Partnership Aims to Improve Visibility in National Parks
EarthVision Environmental News
06/30/00
SALT LAKE CITY, June 30, 2000 - Where people once were able to see as far as 140 miles in areas of the West, pollution is responsible for limiting that distance to a mere 33 miles in the worst areas. A coalition of nine states and about a dozen Indian tribes have been working for the last three years to develop a plan to restore visibility to 16 national parks and wilderness areas on the Colorado Plateau.
The coalition known as the Western Regional Air Partnership has developed a proposal that primarily consists of strategies for reducing sulfur dioxide, the Salt Lake Tribune reported.

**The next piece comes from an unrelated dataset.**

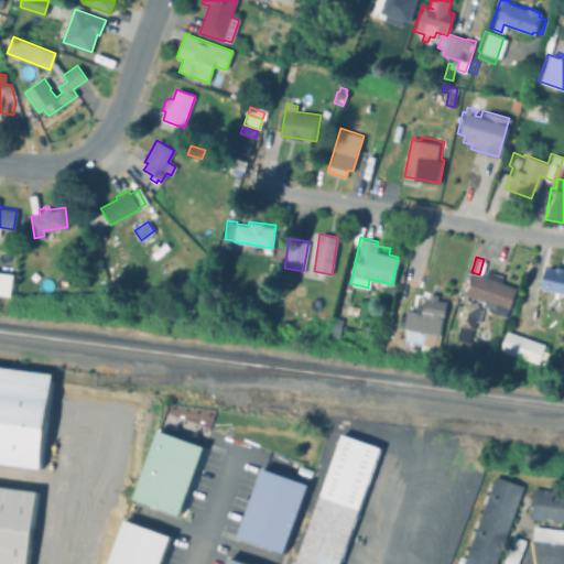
[(545,266),(554,268),(555,266),(562,268),(561,270),(563,270),(563,294),(540,288),(545,266)]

The haze that limits visibility is primarily from fine particulates and gases in the air that absorb and reflect light. The principle sources of these pollutants are coal-fired power plants, automobiles, the burning of forests and crops and dust from roads and construction sites, the article reported.
In 1977 the US Environmental Protection Agency developed regional haze regulations that allow states to develop strategies and programs to eventually reach a goal of "no man-made impairment." According to the article, the Western Regional Air Partnership proposed reducing annual sulfur dioxide emissions from the current regional level of 600,000 tons to as low as 435,000 tons by 2018. States are allowed the flexibility to develop strategies to meet these goals. If their strategies fall short, however, the partnership would kick in a backup plan that would cap state's emissions from industrial sources but would allow industries to trade credits among themselves on a regional basis, the article reported.